I don't understand how that last statement relates to the previous statements.

I read it again, and I don't see a problem. I am saying that betting against change is too risky business-wise. "We only have done X queries in the past, so we will target only X queries in the future." Perhaps you are talking about replicating some of the data to special "devices" tuned for specific queries?

Who's advocating betting against change? Are you arguing that high volume transaction processing ought to use RDBMSs? Where will the money come from to pay for that? It isn't in the market right now.

We have insufficient information here to say "all" or "no" high volume transaction processing should use RDBMS. In your case it might not have been feasible. But, we cannot extrapolate up or down at this point. I sense that this should be moved to a different topic, BTW.

You may have insufficient information, but I worked in that domain for eight years. I'll be you real money that every time you swipe your credit card in a POS device or cash register, the transaction never hits an RDBMS.

Fine. RDBMS suck for credit cards. Now lets move on.

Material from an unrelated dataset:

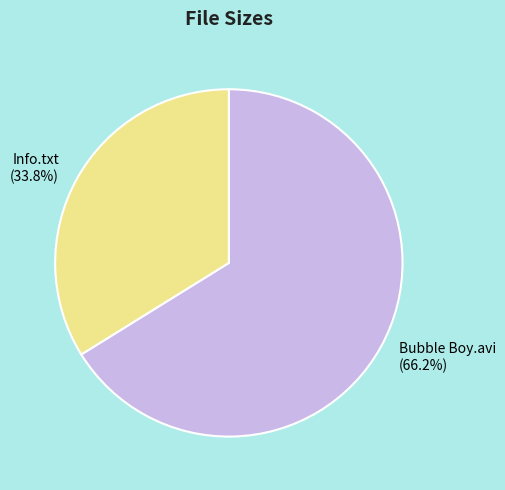

To the nearest percent, what portion does Bubble Boy.avi represent?

66%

Are you still happy taking a look?

I suppose we would need a 20 million dollar budget to perform adaquate performance tests to settle this. Performance issues like are discussed a bit under NavigationalDatabase

No, we don't need to spend a cent on it. The card acceptance banks and their service providers already have.

Data sharing is important from the point of view of synchronization, beyond genericity actross application types, legacy etc. The third tier is largely covered out of the box with rdB's, and certain OODB's. As one adds the architectural attributes one would like to see, so the solution converges on rdB's plus objects. Thus I contend that OODB's and rdB's will converge.

Perhaps you can describe your plan under MultiParadigmDatabase. I am a bit skeptical of a practical mix.